At the recent annual meeting of the American Society of Parasitologists I was
once again struck by the breadth of the field we call parasitology. As a
scientist, I am limited to a rather small sector of the field, and I'll be
the first to admit--I don't get a lot of chances to sit down and talk with
a wide cross-section of the field. I suspect that the field is really
driven by a series of Big Questions--and that each of us spends our days
working on proximal facets of only one, or at most only a very few, of the
ultimate parasitological questions. I suspect that in many ways the questions
that drive parasitology aren't that much different than the questions that
drive other fields. But I thought I'd ask. What are the ultimate
questions that drive parasitology? My work is primarily concerned with host
specificity and the evolution of complex life cycles. The proximal questions
end up being "Animal X infects host Z, but can it infect Z's congenerics?"

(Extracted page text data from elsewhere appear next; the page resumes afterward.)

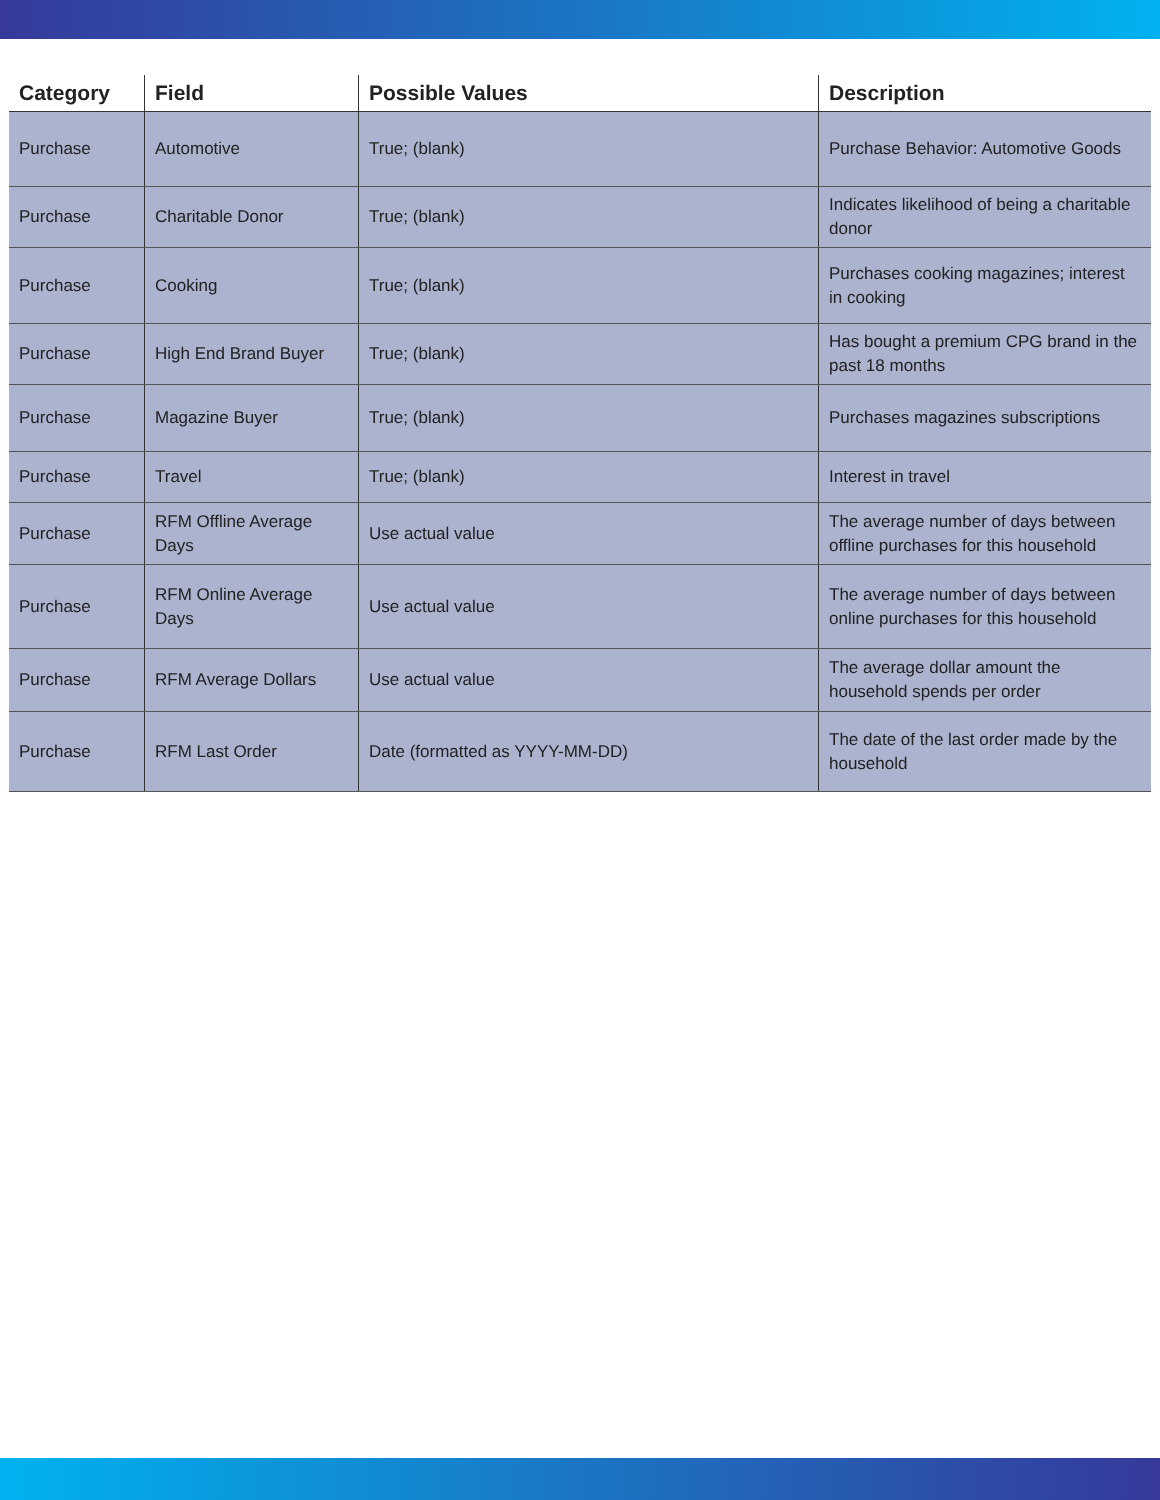| Category | Field | Possible Values | Description |
| --- | --- | --- | --- |
| Purchase | Automotive | True; (blank) | Purchase Behavior: Automotive Goods |
| Purchase | Charitable Donor | True; (blank) | Indicates likelihood of being a charitable donor |
| Purchase | Cooking | True; (blank) | Purchases cooking magazines; interest in cooking |
| Purchase | High End Brand Buyer | True; (blank) | Has bought a premium CPG brand in the past 18 months |
| Purchase | Magazine Buyer | True; (blank) | Purchases magazines subscriptions |
| Purchase | Travel | True; (blank) | Interest in travel |
| Purchase | RFM Offline Average Days | Use actual value | The average number of days between offline purchases for this household |
| Purchase | RFM Online Average Days | Use actual value | The average number of days between online purchases for this household |
| Purchase | RFM Average Dollars | Use actual value | The average dollar amount the household spends per order |
| Purchase | RFM Last Order | Date (formatted as YYYY-MM-DD) | The date of the last order made by the household |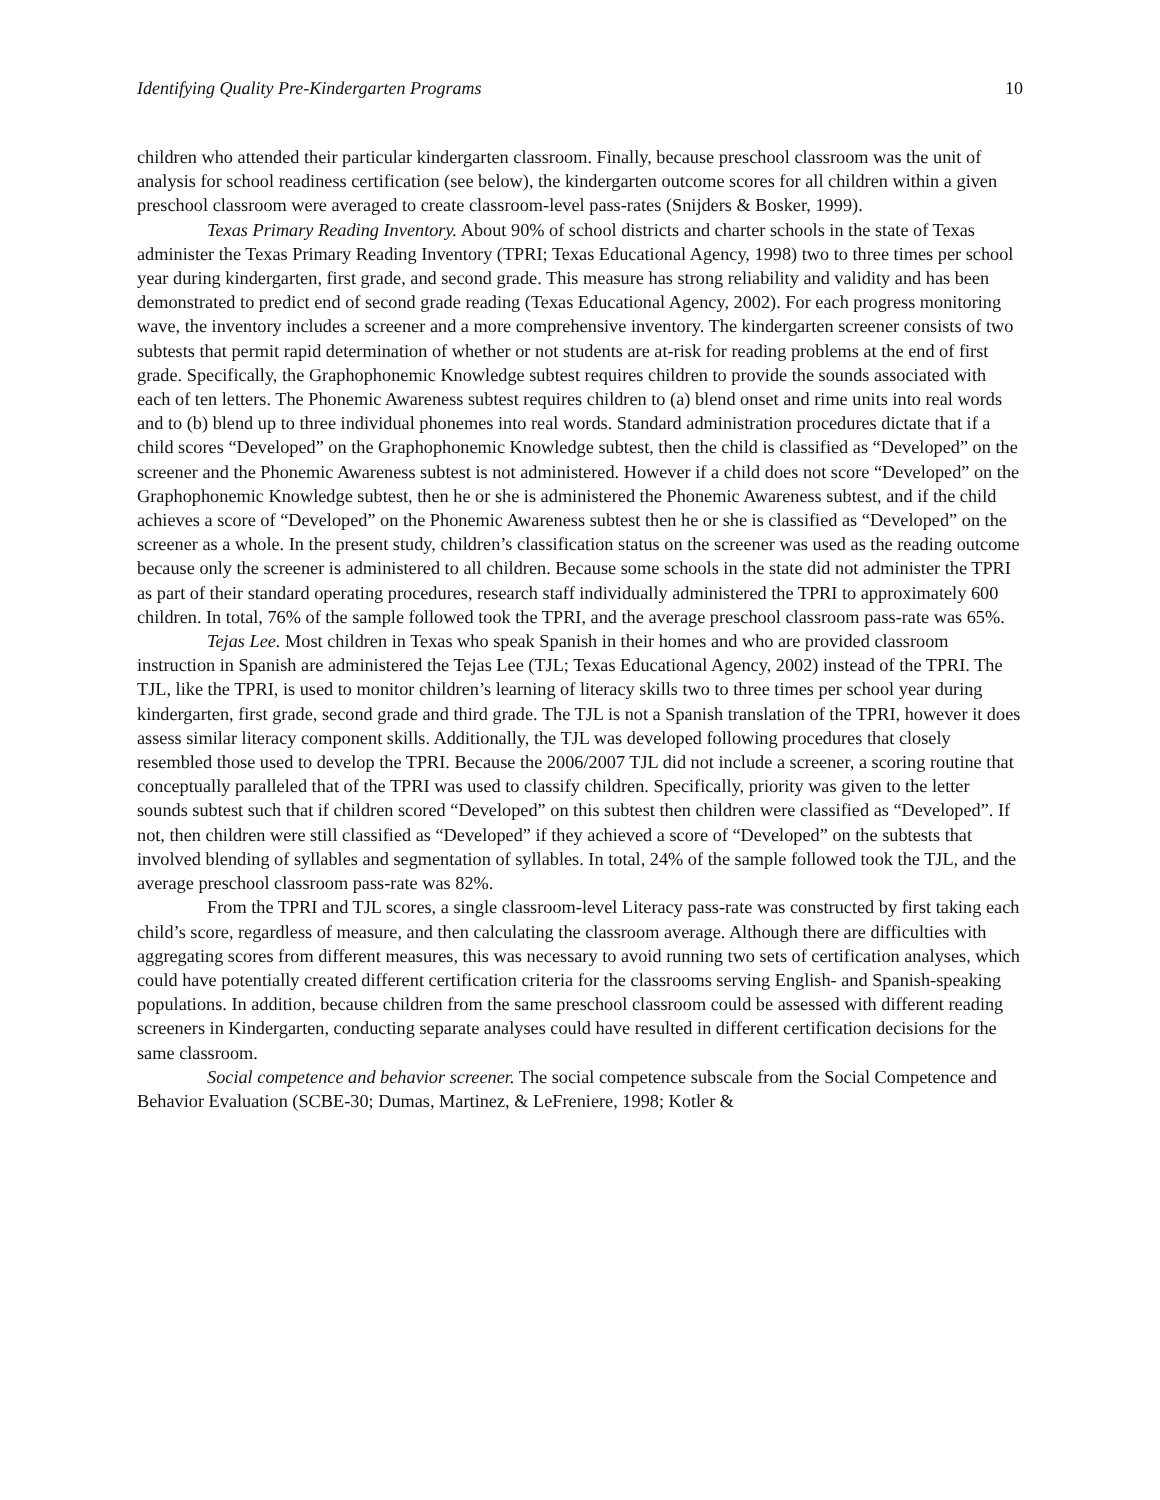Identifying Quality Pre-Kindergarten Programs 10
children who attended their particular kindergarten classroom. Finally, because preschool classroom was the unit of analysis for school readiness certification (see below), the kindergarten outcome scores for all children within a given preschool classroom were averaged to create classroom-level pass-rates (Snijders & Bosker, 1999).
Texas Primary Reading Inventory. About 90% of school districts and charter schools in the state of Texas administer the Texas Primary Reading Inventory (TPRI; Texas Educational Agency, 1998) two to three times per school year during kindergarten, first grade, and second grade. This measure has strong reliability and validity and has been demonstrated to predict end of second grade reading (Texas Educational Agency, 2002). For each progress monitoring wave, the inventory includes a screener and a more comprehensive inventory. The kindergarten screener consists of two subtests that permit rapid determination of whether or not students are at-risk for reading problems at the end of first grade. Specifically, the Graphophonemic Knowledge subtest requires children to provide the sounds associated with each of ten letters. The Phonemic Awareness subtest requires children to (a) blend onset and rime units into real words and to (b) blend up to three individual phonemes into real words. Standard administration procedures dictate that if a child scores “Developed” on the Graphophonemic Knowledge subtest, then the child is classified as “Developed” on the screener and the Phonemic Awareness subtest is not administered. However if a child does not score “Developed” on the Graphophonemic Knowledge subtest, then he or she is administered the Phonemic Awareness subtest, and if the child achieves a score of “Developed” on the Phonemic Awareness subtest then he or she is classified as “Developed” on the screener as a whole. In the present study, children’s classification status on the screener was used as the reading outcome because only the screener is administered to all children. Because some schools in the state did not administer the TPRI as part of their standard operating procedures, research staff individually administered the TPRI to approximately 600 children. In total, 76% of the sample followed took the TPRI, and the average preschool classroom pass-rate was 65%.
Tejas Lee. Most children in Texas who speak Spanish in their homes and who are provided classroom instruction in Spanish are administered the Tejas Lee (TJL; Texas Educational Agency, 2002) instead of the TPRI. The TJL, like the TPRI, is used to monitor children’s learning of literacy skills two to three times per school year during kindergarten, first grade, second grade and third grade. The TJL is not a Spanish translation of the TPRI, however it does assess similar literacy component skills. Additionally, the TJL was developed following procedures that closely resembled those used to develop the TPRI. Because the 2006/2007 TJL did not include a screener, a scoring routine that conceptually paralleled that of the TPRI was used to classify children. Specifically, priority was given to the letter sounds subtest such that if children scored “Developed” on this subtest then children were classified as “Developed”. If not, then children were still classified as “Developed” if they achieved a score of “Developed” on the subtests that involved blending of syllables and segmentation of syllables. In total, 24% of the sample followed took the TJL, and the average preschool classroom pass-rate was 82%.
From the TPRI and TJL scores, a single classroom-level Literacy pass-rate was constructed by first taking each child’s score, regardless of measure, and then calculating the classroom average. Although there are difficulties with aggregating scores from different measures, this was necessary to avoid running two sets of certification analyses, which could have potentially created different certification criteria for the classrooms serving English- and Spanish-speaking populations. In addition, because children from the same preschool classroom could be assessed with different reading screeners in Kindergarten, conducting separate analyses could have resulted in different certification decisions for the same classroom.
Social competence and behavior screener. The social competence subscale from the Social Competence and Behavior Evaluation (SCBE-30; Dumas, Martinez, & LeFreniere, 1998; Kotler &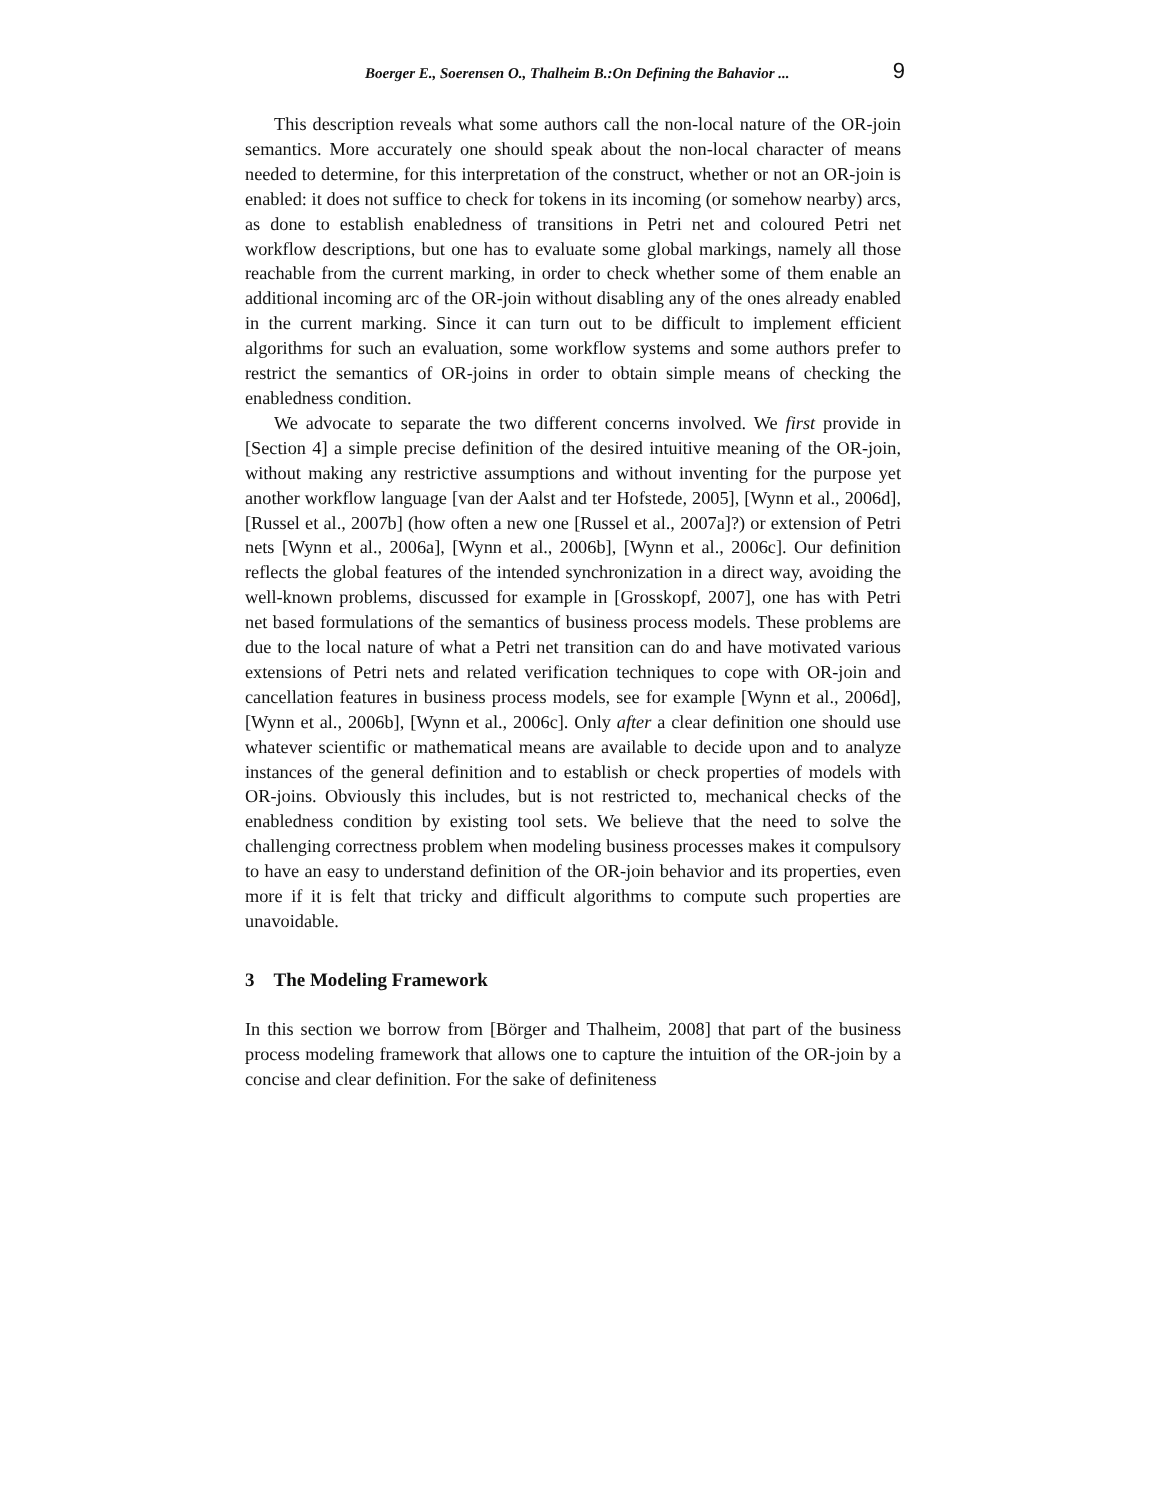Boerger E., Soerensen O., Thalheim B.:On Defining the Bahavior ... 9
This description reveals what some authors call the non-local nature of the OR-join semantics. More accurately one should speak about the non-local character of means needed to determine, for this interpretation of the construct, whether or not an OR-join is enabled: it does not suffice to check for tokens in its incoming (or somehow nearby) arcs, as done to establish enabledness of transitions in Petri net and coloured Petri net workflow descriptions, but one has to evaluate some global markings, namely all those reachable from the current marking, in order to check whether some of them enable an additional incoming arc of the OR-join without disabling any of the ones already enabled in the current marking. Since it can turn out to be difficult to implement efficient algorithms for such an evaluation, some workflow systems and some authors prefer to restrict the semantics of OR-joins in order to obtain simple means of checking the enabledness condition.
We advocate to separate the two different concerns involved. We first provide in [Section 4] a simple precise definition of the desired intuitive meaning of the OR-join, without making any restrictive assumptions and without inventing for the purpose yet another workflow language [van der Aalst and ter Hofstede, 2005], [Wynn et al., 2006d], [Russel et al., 2007b] (how often a new one [Russel et al., 2007a]?) or extension of Petri nets [Wynn et al., 2006a], [Wynn et al., 2006b], [Wynn et al., 2006c]. Our definition reflects the global features of the intended synchronization in a direct way, avoiding the well-known problems, discussed for example in [Grosskopf, 2007], one has with Petri net based formulations of the semantics of business process models. These problems are due to the local nature of what a Petri net transition can do and have motivated various extensions of Petri nets and related verification techniques to cope with OR-join and cancellation features in business process models, see for example [Wynn et al., 2006d], [Wynn et al., 2006b], [Wynn et al., 2006c]. Only after a clear definition one should use whatever scientific or mathematical means are available to decide upon and to analyze instances of the general definition and to establish or check properties of models with OR-joins. Obviously this includes, but is not restricted to, mechanical checks of the enabledness condition by existing tool sets. We believe that the need to solve the challenging correctness problem when modeling business processes makes it compulsory to have an easy to understand definition of the OR-join behavior and its properties, even more if it is felt that tricky and difficult algorithms to compute such properties are unavoidable.
3 The Modeling Framework
In this section we borrow from [Börger and Thalheim, 2008] that part of the business process modeling framework that allows one to capture the intuition of the OR-join by a concise and clear definition. For the sake of definiteness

"If not, what ecological, physiological etc. events/conditions prevent
such an association?" The ultimate questions are a little broader.
"What is the fundamental
nature of host specificity, and has it arisen as a result of a series of
common costraining themes or as a series of independent interactions?"
What are the ultimate questions for the rest of the field? Reply by post
e-mail--if the e-mail's are juicy thought toys--I'll translate them back into
new threads on the group.
Rich Clopton |"Any segment of land can be interesting of
SEPTATE at TAMSUN.TAMU.EDU| itself, but its greater significance must
Texas A&M University | always exist in the life it sustains."